Para vivir en paz
Me dio rabia y sentí vergüenza cuando leí la noticia del león Cecil, que le pusieron al dentista cazador en bandeja de plata para que se fuera contento del safari y pudiera poner la cabeza de Cecil encima de su chimenea. El pensará que está bien lo que hizo pues su dinero le costó el capricho. Siempre he estado contra estas cacerías de animales salvajes, insensatas y crueles. Me alegré mucho del impacto que tuvo esta noticia en el mundo entero y de la publicidad que se le ha dado por todos los medios.
Si se le diera esta misma publicidad a la necesidad que tenemos en este país de una regulación sobre las armas, nuestros gobernantes nos darían más atención y apoyo con el fin de poner en práctica una ley para evitar que personas esquizofrénicas, o con otros problemas mentales, o con un historial de delitos, o violencia no pudieran comprar armas.
Se me rompió el corazón al leer la noticia de una abuela que mató a su hija, a sus dos nietos menores de edad y después se suicidó.

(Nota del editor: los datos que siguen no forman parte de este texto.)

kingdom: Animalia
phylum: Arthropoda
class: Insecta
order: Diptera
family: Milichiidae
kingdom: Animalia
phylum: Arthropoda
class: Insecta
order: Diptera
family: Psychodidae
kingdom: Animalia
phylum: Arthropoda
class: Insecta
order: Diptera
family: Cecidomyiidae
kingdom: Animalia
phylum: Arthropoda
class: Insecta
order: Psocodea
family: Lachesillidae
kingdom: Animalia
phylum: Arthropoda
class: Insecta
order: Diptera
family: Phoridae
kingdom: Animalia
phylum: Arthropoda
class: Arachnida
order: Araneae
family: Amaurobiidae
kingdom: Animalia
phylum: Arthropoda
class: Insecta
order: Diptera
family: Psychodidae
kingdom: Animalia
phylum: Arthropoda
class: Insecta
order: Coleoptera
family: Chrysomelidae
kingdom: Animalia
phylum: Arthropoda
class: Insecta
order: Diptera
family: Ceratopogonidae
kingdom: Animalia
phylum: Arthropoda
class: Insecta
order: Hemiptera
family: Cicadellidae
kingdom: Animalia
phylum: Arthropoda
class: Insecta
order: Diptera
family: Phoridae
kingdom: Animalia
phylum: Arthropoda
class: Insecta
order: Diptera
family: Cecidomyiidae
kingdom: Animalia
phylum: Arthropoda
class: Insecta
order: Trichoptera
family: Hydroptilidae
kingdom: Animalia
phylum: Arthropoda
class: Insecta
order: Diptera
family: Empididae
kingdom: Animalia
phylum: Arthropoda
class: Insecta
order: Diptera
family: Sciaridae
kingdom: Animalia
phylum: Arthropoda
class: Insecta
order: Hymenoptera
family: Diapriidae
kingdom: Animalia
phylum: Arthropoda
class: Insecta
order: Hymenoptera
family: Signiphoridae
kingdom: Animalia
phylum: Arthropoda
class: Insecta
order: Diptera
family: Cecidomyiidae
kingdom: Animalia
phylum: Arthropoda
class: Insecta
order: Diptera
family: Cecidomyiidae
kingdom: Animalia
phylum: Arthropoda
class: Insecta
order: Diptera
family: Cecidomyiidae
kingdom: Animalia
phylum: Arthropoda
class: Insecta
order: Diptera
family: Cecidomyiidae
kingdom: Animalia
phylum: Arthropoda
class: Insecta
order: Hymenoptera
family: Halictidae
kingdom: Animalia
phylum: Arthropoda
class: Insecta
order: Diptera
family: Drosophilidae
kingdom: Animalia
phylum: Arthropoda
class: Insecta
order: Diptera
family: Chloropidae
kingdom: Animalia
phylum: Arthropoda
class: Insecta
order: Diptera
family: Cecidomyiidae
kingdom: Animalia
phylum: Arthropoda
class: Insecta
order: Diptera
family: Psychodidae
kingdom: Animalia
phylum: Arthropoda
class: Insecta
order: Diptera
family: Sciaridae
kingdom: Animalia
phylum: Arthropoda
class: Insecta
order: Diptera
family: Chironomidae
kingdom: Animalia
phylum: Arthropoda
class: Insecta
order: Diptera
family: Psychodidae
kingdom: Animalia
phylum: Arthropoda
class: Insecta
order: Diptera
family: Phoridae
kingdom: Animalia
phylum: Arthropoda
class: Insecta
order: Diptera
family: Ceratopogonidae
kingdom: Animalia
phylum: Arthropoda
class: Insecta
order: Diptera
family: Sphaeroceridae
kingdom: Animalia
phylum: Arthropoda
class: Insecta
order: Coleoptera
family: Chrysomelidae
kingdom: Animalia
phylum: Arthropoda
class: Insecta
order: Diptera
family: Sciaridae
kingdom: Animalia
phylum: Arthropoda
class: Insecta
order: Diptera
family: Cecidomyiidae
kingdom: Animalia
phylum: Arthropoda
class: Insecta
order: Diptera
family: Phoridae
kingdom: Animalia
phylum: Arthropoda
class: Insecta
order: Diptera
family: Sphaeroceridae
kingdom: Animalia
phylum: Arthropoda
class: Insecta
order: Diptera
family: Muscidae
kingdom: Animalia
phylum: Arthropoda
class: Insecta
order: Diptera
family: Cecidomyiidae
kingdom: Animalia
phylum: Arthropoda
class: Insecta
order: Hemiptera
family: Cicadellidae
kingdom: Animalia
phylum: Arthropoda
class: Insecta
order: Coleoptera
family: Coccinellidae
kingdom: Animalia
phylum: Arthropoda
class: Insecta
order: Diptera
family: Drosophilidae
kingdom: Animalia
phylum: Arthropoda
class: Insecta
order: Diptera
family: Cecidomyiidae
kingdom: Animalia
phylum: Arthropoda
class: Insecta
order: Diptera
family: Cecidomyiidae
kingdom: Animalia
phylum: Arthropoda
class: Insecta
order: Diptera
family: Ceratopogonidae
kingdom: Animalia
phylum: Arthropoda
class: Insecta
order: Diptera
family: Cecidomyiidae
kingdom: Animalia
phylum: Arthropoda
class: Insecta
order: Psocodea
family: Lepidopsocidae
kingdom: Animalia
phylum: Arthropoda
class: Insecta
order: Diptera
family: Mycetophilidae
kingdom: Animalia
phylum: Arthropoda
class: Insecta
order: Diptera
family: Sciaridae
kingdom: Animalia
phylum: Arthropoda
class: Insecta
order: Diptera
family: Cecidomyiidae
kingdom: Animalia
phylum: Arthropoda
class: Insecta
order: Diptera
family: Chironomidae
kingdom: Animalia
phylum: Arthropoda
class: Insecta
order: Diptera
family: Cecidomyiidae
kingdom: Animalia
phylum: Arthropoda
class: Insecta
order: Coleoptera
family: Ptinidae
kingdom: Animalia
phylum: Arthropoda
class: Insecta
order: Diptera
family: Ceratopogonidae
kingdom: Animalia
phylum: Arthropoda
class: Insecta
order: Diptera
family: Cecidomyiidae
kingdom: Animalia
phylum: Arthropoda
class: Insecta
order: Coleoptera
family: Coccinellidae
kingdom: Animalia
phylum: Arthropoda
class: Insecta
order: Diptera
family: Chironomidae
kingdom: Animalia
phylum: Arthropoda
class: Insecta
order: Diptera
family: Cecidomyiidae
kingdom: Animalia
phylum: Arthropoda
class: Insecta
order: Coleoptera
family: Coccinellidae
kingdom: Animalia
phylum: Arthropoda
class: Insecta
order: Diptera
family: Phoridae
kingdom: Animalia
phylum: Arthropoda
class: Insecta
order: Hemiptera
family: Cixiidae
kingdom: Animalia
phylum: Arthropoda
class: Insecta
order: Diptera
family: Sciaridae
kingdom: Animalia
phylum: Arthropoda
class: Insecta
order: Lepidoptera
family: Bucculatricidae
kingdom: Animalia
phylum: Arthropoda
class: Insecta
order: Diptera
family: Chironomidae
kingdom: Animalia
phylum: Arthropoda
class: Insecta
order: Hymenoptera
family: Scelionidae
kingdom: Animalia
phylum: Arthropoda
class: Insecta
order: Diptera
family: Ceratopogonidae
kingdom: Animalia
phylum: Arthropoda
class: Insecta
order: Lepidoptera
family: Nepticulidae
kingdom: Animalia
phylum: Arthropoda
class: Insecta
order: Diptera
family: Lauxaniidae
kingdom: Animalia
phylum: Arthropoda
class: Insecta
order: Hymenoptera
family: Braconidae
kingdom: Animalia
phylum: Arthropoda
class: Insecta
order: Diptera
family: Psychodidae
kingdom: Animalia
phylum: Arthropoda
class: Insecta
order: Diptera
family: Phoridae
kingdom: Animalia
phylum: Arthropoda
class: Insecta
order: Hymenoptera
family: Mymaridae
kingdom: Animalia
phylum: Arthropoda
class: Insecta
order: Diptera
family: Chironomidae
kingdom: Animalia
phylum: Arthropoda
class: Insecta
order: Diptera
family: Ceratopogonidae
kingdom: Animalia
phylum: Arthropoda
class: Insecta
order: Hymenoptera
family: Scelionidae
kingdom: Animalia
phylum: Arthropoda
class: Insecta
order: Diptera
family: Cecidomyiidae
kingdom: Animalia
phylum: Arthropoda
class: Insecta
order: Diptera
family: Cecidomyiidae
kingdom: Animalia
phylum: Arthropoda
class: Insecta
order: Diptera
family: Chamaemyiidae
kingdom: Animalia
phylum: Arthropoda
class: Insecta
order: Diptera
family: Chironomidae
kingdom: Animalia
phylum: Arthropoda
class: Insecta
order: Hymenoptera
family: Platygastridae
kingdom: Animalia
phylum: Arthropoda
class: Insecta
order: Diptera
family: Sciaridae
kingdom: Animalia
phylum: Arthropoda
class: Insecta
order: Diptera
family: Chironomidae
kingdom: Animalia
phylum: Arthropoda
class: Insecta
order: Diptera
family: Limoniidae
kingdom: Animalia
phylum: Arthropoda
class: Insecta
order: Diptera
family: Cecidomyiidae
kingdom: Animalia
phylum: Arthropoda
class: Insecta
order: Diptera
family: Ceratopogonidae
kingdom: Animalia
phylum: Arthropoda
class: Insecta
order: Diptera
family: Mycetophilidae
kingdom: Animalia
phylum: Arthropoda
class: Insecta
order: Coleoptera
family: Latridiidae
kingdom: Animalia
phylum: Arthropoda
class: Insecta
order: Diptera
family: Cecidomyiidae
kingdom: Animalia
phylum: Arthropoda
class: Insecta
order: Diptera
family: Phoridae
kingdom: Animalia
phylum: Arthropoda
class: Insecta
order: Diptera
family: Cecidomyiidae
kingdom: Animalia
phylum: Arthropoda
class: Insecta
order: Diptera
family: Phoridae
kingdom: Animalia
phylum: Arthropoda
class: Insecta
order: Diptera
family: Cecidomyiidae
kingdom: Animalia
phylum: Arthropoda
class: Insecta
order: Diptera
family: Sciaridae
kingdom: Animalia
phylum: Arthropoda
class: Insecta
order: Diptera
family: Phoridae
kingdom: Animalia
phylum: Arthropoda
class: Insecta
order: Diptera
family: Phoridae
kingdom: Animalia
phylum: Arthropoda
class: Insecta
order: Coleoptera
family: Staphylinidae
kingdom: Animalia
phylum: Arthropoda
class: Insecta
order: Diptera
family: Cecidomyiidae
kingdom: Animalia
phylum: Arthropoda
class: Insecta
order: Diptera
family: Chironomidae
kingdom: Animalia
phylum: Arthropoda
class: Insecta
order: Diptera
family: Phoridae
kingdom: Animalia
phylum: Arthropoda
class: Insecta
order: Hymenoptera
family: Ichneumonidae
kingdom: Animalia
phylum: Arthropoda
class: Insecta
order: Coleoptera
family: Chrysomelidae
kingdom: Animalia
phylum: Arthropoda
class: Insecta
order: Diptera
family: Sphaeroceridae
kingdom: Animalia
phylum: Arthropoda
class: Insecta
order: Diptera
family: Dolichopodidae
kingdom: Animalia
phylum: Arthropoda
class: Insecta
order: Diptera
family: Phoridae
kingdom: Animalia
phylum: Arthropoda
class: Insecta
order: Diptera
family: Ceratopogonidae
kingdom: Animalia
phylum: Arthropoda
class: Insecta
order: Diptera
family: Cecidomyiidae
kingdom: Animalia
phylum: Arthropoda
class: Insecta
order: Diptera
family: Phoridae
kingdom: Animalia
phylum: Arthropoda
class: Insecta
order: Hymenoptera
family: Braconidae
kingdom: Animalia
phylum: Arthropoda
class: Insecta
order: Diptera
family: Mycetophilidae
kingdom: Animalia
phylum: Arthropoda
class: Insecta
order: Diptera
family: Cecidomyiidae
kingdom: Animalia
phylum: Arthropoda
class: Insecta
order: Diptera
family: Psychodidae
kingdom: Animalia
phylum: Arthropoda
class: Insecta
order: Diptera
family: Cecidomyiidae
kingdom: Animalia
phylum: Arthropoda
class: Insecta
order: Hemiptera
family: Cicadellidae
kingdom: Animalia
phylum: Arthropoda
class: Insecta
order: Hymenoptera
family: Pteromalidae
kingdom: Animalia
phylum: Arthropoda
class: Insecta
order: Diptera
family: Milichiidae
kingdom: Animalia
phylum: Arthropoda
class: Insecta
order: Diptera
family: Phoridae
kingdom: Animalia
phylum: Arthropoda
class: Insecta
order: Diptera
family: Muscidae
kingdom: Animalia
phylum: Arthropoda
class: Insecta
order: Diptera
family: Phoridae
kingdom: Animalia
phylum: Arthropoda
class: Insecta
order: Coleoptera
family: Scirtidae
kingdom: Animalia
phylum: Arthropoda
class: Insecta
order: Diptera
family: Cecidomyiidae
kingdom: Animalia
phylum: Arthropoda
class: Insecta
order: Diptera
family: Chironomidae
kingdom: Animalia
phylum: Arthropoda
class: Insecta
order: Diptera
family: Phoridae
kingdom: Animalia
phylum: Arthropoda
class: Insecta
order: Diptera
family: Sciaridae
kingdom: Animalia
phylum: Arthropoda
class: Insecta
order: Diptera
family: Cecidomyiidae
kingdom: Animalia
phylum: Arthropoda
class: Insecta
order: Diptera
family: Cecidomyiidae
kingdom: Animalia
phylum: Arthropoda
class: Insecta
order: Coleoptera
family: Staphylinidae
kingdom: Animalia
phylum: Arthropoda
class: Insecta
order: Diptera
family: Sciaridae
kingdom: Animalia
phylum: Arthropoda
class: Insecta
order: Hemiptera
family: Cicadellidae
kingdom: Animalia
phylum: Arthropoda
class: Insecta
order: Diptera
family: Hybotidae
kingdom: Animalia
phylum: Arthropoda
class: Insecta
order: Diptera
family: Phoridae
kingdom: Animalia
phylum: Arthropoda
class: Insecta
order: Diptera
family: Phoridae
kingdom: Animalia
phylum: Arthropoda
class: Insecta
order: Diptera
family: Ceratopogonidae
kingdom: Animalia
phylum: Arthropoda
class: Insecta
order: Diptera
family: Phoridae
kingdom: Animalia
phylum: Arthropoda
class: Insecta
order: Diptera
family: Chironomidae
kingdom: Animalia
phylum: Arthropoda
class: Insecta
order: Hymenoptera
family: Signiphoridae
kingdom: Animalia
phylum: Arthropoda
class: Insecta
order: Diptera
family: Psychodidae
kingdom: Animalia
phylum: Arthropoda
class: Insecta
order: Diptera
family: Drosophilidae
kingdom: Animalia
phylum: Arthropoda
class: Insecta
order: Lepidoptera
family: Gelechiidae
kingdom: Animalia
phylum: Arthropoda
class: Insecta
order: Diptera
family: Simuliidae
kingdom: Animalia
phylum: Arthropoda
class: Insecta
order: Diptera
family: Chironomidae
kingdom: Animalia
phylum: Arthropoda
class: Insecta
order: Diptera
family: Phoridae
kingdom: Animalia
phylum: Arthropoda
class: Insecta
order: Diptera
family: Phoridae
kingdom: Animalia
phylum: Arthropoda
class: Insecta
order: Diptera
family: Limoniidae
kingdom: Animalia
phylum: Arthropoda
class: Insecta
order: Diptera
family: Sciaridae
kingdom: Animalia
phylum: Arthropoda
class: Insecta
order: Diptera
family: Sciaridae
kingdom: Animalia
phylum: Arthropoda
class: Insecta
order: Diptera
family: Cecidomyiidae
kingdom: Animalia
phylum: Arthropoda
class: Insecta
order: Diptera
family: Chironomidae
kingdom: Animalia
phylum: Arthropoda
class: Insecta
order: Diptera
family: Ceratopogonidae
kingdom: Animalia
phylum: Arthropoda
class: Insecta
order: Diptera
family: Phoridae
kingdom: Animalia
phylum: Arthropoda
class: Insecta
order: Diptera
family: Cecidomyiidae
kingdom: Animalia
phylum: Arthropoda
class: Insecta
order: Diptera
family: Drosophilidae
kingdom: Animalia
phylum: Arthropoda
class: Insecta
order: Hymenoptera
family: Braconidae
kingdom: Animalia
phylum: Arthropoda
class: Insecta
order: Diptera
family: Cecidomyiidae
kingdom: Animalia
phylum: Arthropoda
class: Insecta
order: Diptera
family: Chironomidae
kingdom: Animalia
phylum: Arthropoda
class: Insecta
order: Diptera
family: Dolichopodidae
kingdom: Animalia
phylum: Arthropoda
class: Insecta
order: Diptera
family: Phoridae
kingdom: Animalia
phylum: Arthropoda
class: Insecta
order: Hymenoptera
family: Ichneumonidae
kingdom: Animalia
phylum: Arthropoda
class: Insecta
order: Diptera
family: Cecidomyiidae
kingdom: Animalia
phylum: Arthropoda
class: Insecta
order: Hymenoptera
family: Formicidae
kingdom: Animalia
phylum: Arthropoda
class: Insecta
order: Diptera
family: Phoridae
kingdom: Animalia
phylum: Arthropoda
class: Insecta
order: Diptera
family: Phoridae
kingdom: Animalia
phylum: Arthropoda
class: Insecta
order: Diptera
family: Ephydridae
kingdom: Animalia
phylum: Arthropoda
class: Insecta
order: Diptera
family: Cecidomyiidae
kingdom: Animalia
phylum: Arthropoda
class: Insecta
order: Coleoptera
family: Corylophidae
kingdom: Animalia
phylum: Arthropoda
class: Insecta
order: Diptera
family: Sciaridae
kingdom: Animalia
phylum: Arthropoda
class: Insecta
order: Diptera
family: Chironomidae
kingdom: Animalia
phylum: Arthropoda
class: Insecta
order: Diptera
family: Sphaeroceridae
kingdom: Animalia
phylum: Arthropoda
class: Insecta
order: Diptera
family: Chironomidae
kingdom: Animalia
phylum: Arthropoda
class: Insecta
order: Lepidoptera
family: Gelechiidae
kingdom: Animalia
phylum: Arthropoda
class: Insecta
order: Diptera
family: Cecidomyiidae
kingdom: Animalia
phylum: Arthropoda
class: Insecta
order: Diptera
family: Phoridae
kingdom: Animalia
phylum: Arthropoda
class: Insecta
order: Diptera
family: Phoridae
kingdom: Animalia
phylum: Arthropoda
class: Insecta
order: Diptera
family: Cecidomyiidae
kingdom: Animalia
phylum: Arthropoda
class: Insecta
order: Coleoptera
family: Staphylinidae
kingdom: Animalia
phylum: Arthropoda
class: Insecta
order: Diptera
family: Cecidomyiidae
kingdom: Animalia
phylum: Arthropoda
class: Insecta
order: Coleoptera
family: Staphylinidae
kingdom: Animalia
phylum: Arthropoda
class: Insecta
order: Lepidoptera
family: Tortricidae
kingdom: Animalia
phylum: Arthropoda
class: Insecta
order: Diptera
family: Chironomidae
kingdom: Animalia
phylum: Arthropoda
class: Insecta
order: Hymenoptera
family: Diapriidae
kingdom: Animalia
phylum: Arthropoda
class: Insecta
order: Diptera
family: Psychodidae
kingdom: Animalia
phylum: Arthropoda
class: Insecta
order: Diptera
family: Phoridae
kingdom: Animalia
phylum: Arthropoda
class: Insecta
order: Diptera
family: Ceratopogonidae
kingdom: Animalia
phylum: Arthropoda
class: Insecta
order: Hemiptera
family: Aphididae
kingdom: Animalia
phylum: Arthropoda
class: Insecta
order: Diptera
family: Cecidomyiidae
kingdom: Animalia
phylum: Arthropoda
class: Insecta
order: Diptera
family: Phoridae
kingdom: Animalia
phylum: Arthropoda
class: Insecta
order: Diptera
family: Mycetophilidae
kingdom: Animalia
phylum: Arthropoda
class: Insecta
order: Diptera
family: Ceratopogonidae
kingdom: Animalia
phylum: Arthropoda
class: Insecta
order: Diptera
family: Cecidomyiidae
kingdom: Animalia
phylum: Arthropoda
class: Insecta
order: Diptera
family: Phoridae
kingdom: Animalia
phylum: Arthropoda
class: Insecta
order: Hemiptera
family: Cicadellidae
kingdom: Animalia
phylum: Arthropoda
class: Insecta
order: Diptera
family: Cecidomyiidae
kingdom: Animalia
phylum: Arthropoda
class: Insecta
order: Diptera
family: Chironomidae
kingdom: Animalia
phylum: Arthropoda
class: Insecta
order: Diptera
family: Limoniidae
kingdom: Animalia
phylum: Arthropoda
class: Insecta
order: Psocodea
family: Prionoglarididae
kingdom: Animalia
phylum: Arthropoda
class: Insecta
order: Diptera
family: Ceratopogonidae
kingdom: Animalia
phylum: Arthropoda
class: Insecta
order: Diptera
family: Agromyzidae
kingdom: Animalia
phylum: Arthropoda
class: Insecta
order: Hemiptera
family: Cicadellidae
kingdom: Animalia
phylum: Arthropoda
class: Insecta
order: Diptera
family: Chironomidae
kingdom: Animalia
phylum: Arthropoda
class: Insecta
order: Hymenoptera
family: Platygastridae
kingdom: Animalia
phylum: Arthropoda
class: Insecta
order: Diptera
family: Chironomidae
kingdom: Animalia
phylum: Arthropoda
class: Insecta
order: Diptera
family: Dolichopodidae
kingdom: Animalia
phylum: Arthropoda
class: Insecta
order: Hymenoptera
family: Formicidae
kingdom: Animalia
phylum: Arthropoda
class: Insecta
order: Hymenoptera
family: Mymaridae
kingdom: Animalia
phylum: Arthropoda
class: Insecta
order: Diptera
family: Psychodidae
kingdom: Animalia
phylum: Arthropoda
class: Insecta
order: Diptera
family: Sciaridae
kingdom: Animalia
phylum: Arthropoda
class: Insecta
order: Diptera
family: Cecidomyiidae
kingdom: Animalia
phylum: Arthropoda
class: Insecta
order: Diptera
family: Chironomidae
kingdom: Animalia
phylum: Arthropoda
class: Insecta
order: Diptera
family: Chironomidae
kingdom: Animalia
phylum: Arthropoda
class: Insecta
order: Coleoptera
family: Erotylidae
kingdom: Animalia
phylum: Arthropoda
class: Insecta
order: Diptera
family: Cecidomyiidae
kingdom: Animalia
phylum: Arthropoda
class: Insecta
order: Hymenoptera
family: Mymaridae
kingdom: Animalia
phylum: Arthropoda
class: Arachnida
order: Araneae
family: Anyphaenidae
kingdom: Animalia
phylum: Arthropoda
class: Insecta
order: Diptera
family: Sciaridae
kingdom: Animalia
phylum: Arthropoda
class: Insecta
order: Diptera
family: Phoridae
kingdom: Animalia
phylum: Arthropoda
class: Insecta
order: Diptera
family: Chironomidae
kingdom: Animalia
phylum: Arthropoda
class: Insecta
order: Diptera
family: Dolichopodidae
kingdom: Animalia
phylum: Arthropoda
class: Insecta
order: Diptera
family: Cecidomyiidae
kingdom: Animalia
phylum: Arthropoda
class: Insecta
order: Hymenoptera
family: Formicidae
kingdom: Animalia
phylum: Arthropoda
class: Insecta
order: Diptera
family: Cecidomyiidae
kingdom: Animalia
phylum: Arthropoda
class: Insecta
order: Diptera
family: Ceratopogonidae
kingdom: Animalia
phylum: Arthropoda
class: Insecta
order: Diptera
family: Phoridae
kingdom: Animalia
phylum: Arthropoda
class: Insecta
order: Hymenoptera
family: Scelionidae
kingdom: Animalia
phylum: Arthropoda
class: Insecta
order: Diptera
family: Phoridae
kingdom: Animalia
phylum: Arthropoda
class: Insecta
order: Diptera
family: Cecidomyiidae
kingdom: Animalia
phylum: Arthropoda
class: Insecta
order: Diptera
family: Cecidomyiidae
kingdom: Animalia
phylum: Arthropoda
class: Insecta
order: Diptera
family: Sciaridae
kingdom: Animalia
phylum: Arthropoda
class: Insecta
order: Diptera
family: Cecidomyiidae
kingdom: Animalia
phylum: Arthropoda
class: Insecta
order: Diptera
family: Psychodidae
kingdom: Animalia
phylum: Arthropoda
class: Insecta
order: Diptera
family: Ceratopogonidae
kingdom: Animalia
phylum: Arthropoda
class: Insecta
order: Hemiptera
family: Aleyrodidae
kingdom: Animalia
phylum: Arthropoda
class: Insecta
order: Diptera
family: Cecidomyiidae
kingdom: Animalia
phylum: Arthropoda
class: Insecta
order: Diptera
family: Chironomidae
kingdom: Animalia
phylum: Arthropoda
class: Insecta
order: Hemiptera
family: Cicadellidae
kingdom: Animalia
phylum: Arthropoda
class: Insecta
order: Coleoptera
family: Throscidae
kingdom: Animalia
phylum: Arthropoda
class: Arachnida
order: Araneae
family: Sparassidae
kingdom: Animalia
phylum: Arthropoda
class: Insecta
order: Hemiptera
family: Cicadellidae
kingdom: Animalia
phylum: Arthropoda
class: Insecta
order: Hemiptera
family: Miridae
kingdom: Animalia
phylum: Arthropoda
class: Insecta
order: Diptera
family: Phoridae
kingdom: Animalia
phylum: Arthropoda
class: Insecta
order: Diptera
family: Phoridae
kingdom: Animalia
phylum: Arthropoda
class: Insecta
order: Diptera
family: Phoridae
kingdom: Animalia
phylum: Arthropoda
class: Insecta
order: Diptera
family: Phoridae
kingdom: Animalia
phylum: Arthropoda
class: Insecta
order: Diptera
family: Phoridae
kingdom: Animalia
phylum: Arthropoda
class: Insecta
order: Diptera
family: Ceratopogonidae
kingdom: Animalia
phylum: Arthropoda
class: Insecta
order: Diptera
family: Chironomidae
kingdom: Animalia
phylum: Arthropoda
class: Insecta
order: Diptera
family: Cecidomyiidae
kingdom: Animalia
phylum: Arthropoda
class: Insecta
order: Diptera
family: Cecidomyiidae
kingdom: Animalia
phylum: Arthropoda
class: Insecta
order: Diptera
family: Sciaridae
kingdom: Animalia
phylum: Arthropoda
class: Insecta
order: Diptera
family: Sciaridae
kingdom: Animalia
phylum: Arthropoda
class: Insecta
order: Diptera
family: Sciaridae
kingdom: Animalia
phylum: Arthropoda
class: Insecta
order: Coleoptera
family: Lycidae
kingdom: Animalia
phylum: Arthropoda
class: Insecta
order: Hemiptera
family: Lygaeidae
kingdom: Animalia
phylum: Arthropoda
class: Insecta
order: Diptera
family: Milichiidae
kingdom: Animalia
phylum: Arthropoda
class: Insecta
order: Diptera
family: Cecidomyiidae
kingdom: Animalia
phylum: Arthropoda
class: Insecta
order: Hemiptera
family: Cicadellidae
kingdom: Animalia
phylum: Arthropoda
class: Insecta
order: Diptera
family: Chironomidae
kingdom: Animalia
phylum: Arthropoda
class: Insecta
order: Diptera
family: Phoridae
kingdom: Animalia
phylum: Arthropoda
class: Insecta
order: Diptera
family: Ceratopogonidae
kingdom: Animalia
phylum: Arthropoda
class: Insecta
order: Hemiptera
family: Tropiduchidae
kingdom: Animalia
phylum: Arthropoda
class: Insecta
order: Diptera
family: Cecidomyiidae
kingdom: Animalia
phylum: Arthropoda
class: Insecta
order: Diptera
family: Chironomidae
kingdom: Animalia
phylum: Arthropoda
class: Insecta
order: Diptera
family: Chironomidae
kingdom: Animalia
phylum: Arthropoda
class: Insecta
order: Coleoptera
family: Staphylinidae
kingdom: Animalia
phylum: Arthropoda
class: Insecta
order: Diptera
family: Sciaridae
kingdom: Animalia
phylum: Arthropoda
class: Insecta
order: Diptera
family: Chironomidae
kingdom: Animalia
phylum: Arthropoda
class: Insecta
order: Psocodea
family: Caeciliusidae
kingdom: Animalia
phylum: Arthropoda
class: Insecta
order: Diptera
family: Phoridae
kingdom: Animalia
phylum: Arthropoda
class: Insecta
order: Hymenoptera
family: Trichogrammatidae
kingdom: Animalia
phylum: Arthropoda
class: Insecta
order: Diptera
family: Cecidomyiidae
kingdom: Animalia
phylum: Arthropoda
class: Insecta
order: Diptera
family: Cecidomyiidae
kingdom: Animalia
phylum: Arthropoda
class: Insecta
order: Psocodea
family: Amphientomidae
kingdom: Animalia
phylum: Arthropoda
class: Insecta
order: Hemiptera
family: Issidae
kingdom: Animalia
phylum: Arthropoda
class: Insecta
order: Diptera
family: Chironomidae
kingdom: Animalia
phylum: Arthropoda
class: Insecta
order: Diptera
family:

Si esta abuela no hubiera tenido un arma, todo se hubiera reducido a una pelea doméstica y esos niños y su madre estuvieran vivos.
Un niño de diez años que estaba frente a su casa, recibe un balazo mortal, tal vez disparado por gangueros que pasaban en un auto. Miedo hay hasta de ir al cine, donde ha habido tiroteos con muertos y muchos heridos. ¿Qué hacen estos adolescentes con armas? ¿Qué hacen personas con trastornos mentales o historia de violencia, portando armas? ¿Cuándo se ha visto que una ciudad como Miami, que fue tranquila y nuestros hijos iban al colegio y no había que buscar armas o cuchillos en sus mochilas, se haya convertido en la sede de gangas que se pelean entre sí para hacerse dueños de vecindarios. Los salvatruchas, los de Zona 18, vinieron de Guatemala y El Salvador, y los bandoleros de gatillo alegre –que lo misma matan indiscriminadamente en una fiesta o que acechan en las calles a sus enemigos, disparando sin ton ni son–, siempre dejando inocentes muertos en su camino, son adolescentes que se meten en esas gangas y lo primero que les regalan es una pistola.
Hay que ponerse duro y pedir a nuestros políticos que tomen medidas fuertes, inteligentes y precisas para que podamos vivir en paz como cuando Miami no era tan popular pero era una maravilla para criar a nuestros hijos.
Martha Pardiño
Miami
Esta historia fue publicada originalmente el 11 de agosto de 2015, 0:47 p. m. with the headline "Para vivir en paz."